I have some pretty nice recessive reds that came from kite (bronze).

As far as I know the best recessive reds will always have bronze with them and the best one that I know of is toy stencil bronze, known as Ts1 or mahogany. This makes a very rich red color. It can be found in many breeds as it has been transferred to them for the color.

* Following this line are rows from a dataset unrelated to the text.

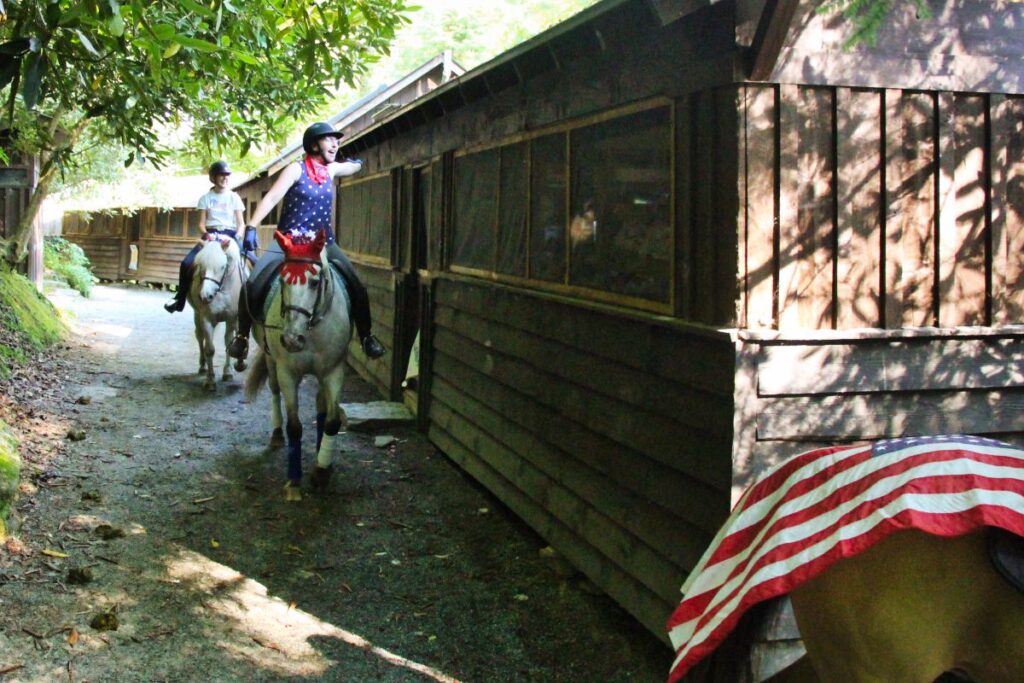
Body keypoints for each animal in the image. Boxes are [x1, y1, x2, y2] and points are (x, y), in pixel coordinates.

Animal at [186, 233, 247, 389]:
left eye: (222, 266)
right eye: (200, 266)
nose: (205, 296)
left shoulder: (232, 318)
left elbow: (229, 342)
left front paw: (228, 372)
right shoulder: (206, 318)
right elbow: (209, 349)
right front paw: (210, 380)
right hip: (197, 315)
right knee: (199, 336)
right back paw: (202, 367)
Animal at [243, 229, 352, 501]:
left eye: (314, 282)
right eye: (282, 280)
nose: (292, 339)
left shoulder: (334, 370)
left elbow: (332, 421)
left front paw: (322, 472)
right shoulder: (288, 372)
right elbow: (294, 426)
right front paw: (294, 482)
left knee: (321, 404)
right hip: (272, 361)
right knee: (274, 392)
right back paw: (276, 435)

I have some of these too and they are the richest reds that I have.

Bill


----------



## risingstarfans (Sep 13, 2008)

george simon said:


> *Hi BILL, I must have missed this post earlier. It is said that mating Indigo to Recessive Red (RR)makes a realy nice RR,let me know how this bird molts out,I have seen some pictures of of some realy nice RR that had an Indigo parent.I have not put my Indigo with RR yet will do later this month.There is so much to do at this time of the year,and the weather just makes it that much harder. We have had quite a bit of rain but thats not as bad as all that snow you are getting back in the EAST.I hope this bird molts out into a nice RR*GEORGE


George, quit being a sissy! We had 18" of snow here in Hesperia Wed. Try trudging through that much snow without a decent pair of boots to feed the birds and finding all your padlocks frozen! Haven't had this much fun since I lived in Upstate NY.
Hope I never do again, either.

John


----------



## george simon (Feb 28, 2006)

Hi JOHN, Global warming LOL LOL,where did you live up state? My friend TOM in Apple valley comes from up state. I will have to introduce to him. ..GEORGE


----------